Problem to work on: Output an exact reproduction of the data.

[Stored data]
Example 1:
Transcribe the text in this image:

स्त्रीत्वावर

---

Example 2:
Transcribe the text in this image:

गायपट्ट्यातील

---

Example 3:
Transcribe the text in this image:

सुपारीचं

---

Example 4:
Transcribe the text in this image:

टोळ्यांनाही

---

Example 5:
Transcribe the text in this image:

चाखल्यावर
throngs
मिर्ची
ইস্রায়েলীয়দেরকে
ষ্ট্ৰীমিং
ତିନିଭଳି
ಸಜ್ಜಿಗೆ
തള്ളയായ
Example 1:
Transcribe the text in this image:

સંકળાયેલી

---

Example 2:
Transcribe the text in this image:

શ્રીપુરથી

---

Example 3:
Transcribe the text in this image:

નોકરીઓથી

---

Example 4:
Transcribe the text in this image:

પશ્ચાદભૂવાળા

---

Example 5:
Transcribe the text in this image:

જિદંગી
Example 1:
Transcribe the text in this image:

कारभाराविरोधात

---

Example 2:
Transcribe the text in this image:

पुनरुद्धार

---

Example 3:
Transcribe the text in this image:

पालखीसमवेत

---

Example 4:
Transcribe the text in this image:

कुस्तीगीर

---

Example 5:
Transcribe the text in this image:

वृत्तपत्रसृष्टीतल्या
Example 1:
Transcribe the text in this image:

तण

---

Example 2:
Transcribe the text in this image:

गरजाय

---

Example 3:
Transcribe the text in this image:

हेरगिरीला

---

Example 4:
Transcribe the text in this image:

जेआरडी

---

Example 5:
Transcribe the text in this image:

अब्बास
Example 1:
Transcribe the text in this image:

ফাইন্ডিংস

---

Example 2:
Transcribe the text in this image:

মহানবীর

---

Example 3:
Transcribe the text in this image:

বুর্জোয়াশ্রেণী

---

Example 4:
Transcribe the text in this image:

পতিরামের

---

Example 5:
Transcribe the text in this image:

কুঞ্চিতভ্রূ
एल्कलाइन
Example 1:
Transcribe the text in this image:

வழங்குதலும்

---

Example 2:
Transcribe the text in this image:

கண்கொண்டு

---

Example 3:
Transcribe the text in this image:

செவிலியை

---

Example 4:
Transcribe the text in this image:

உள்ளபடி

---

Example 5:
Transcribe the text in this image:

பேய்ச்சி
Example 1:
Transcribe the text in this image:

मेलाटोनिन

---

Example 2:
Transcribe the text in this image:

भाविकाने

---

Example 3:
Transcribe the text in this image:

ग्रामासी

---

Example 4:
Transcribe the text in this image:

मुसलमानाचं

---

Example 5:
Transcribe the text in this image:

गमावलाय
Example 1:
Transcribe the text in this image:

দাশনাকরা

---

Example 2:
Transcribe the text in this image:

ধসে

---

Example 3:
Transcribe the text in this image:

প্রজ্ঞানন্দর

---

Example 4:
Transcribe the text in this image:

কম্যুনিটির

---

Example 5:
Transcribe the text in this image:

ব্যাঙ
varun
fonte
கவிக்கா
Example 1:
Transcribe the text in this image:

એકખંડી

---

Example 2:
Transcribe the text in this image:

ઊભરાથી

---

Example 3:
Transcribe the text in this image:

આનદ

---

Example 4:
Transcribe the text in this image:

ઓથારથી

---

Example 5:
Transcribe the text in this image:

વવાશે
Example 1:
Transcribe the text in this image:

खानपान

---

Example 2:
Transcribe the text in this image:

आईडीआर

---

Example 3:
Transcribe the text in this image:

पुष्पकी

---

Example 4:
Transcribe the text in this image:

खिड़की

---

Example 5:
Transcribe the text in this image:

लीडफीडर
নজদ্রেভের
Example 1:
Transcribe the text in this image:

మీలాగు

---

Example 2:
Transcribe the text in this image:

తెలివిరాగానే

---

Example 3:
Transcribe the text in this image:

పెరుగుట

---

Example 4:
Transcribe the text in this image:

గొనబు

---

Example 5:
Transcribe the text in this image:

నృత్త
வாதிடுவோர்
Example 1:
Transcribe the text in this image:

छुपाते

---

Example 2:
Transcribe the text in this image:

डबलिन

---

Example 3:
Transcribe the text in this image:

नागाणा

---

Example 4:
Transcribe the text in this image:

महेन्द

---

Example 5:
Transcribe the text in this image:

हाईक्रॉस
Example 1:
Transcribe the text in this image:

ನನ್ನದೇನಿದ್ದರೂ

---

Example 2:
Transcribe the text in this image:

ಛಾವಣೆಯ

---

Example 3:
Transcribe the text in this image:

Exercise output:
Example 1:
Transcribe the text in this image:

स्त्रीत्वावर

---

Example 2:
Transcribe the text in this image:

गायपट्ट्यातील

---

Example 3:
Transcribe the text in this image:

सुपारीचं

---

Example 4:
Transcribe the text in this image:

टोळ्यांनाही

---

Example 5:
Transcribe the text in this image:

चाखल्यावर
throngs
मिर्ची
ইস্রায়েলীয়দেরকে
ষ্ট্ৰীমিং
ତିନିଭଳି
ಸಜ್ಜಿಗೆ
തള്ളയായ
Example 1:
Transcribe the text in this image:

સંકળાયેલી

---

Example 2:
Transcribe the text in this image:

શ્રીપુરથી

---

Example 3:
Transcribe the text in this image:

નોકરીઓથી

---

Example 4:
Transcribe the text in this image:

પશ્ચાદભૂવાળા

---

Example 5:
Transcribe the text in this image:

જિદંગી
Example 1:
Transcribe the text in this image:

कारभाराविरोधात

---

Example 2:
Transcribe the text in this image:

पुनरुद्धार

---

Example 3:
Transcribe the text in this image:

पालखीसमवेत

---

Example 4:
Transcribe the text in this image:

कुस्तीगीर

---

Example 5:
Transcribe the text in this image:

वृत्तपत्रसृष्टीतल्या
Example 1:
Transcribe the text in this image:

तण

---

Example 2:
Transcribe the text in this image:

गरजाय

---

Example 3:
Transcribe the text in this image:

हेरगिरीला

---

Example 4:
Transcribe the text in this image:

जेआरडी

---

Example 5:
Transcribe the text in this image:

अब्बास
Example 1:
Transcribe the text in this image:

ফাইন্ডিংস

---

Example 2:
Transcribe the text in this image:

মহানবীর

---

Example 3:
Transcribe the text in this image:

বুর্জোয়াশ্রেণী

---

Example 4:
Transcribe the text in this image:

পতিরামের

---

Example 5:
Transcribe the text in this image:

কুঞ্চিতভ্রূ
एल्कलाइन
Example 1:
Transcribe the text in this image:

வழங்குதலும்

---

Example 2:
Transcribe the text in this image:

கண்கொண்டு

---

Example 3:
Transcribe the text in this image:

செவிலியை

---

Example 4:
Transcribe the text in this image:

உள்ளபடி

---

Example 5:
Transcribe the text in this image:

பேய்ச்சி
Example 1:
Transcribe the text in this image:

मेलाटोनिन

---

Example 2:
Transcribe the text in this image:

भाविकाने

---

Example 3:
Transcribe the text in this image:

ग्रामासी

---

Example 4:
Transcribe the text in this image:

मुसलमानाचं

---

Example 5:
Transcribe the text in this image:

गमावलाय
Example 1:
Transcribe the text in this image:

দাশনাকরা

---

Example 2:
Transcribe the text in this image:

ধসে

---

Example 3:
Transcribe the text in this image:

প্রজ্ঞানন্দর

---

Example 4:
Transcribe the text in this image:

কম্যুনিটির

---

Example 5:
Transcribe the text in this image:

ব্যাঙ
varun
fonte
கவிக்கா
Example 1:
Transcribe the text in this image:

એકખંડી

---

Example 2:
Transcribe the text in this image:

ઊભરાથી

---

Example 3:
Transcribe the text in this image:

આનદ

---

Example 4:
Transcribe the text in this image:

ઓથારથી

---

Example 5:
Transcribe the text in this image:

વવાશે
Example 1:
Transcribe the text in this image:

खानपान

---

Example 2:
Transcribe the text in this image:

आईडीआर

---

Example 3:
Transcribe the text in this image:

पुष्पकी

---

Example 4:
Transcribe the text in this image:

खिड़की

---

Example 5:
Transcribe the text in this image:

लीडफीडर
নজদ্রেভের
Example 1:
Transcribe the text in this image:

మీలాగు

---

Example 2:
Transcribe the text in this image:

తెలివిరాగానే

---

Example 3:
Transcribe the text in this image:

పెరుగుట

---

Example 4:
Transcribe the text in this image:

గొనబు

---

Example 5:
Transcribe the text in this image:

నృత్త
வாதிடுவோர்
Example 1:
Transcribe the text in this image:

छुपाते

---

Example 2:
Transcribe the text in this image:

डबलिन

---

Example 3:
Transcribe the text in this image:

नागाणा

---

Example 4:
Transcribe the text in this image:

महेन्द

---

Example 5:
Transcribe the text in this image:

हाईक्रॉस
Example 1:
Transcribe the text in this image:

ನನ್ನದೇನಿದ್ದರೂ

---

Example 2:
Transcribe the text in this image:

ಛಾವಣೆಯ

---

Example 3:
Transcribe the text in this image:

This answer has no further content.